Plain-text engineering files
──────
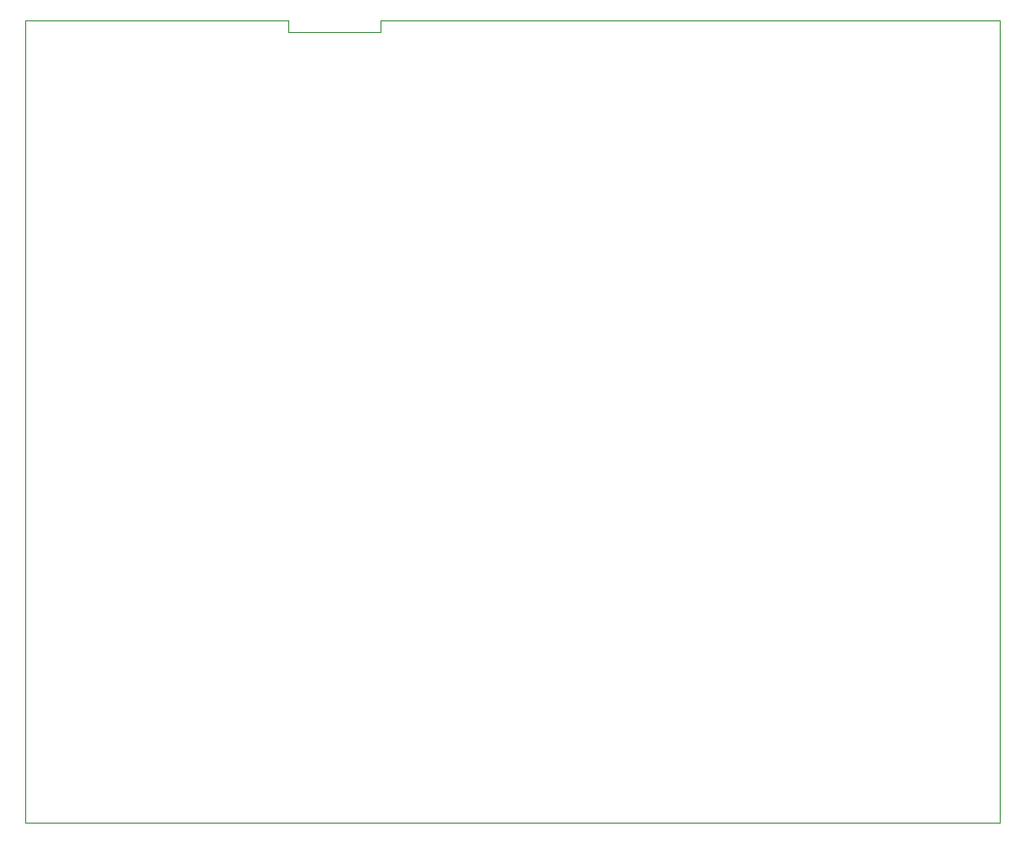
<source format=gbr>
%TF.GenerationSoftware,KiCad,Pcbnew,(6.99.0-1665-g4ee6cfe5b6)*%
%TF.CreationDate,2022-04-26T18:14:45+08:00*%
%TF.ProjectId,LightMeherGen2,4c696768-744d-4656-9865-7247656e322e,rev?*%
%TF.SameCoordinates,Original*%
%TF.FileFunction,Profile,NP*%
%FSLAX46Y46*%
G04 Gerber Fmt 4.6, Leading zero omitted, Abs format (unit mm)*
G04 Created by KiCad (PCBNEW (6.99.0-1665-g4ee6cfe5b6)) date 2022-04-26 18:14:45*
%MOMM*%
%LPD*%
G01*
G04 APERTURE LIST*
%TA.AperFunction,Profile*%
%ADD10C,0.100000*%
%TD*%
G04 APERTURE END LIST*
D10*
X131000000Y-61000000D02*
X131000000Y-60000000D01*
X100000000Y-60000000D02*
X123000000Y-60000000D01*
X185000000Y-60000000D02*
X185000000Y-130000000D01*
X100000000Y-130000000D02*
X100000000Y-60000000D01*
X185000000Y-130000000D02*
X100000000Y-130000000D01*
X131000000Y-60000000D02*
X185000000Y-60000000D01*
X123000000Y-60000000D02*
X123000000Y-61000000D01*
X123000000Y-61000000D02*
X131000000Y-61000000D01*
M02*

</source>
──────
YOUR ASSIGNMENT => Every line in the entries above that mentions the word "LIST" must be shown.

ANSWER AREA =>
G04 APERTURE LIST*
G04 APERTURE END LIST*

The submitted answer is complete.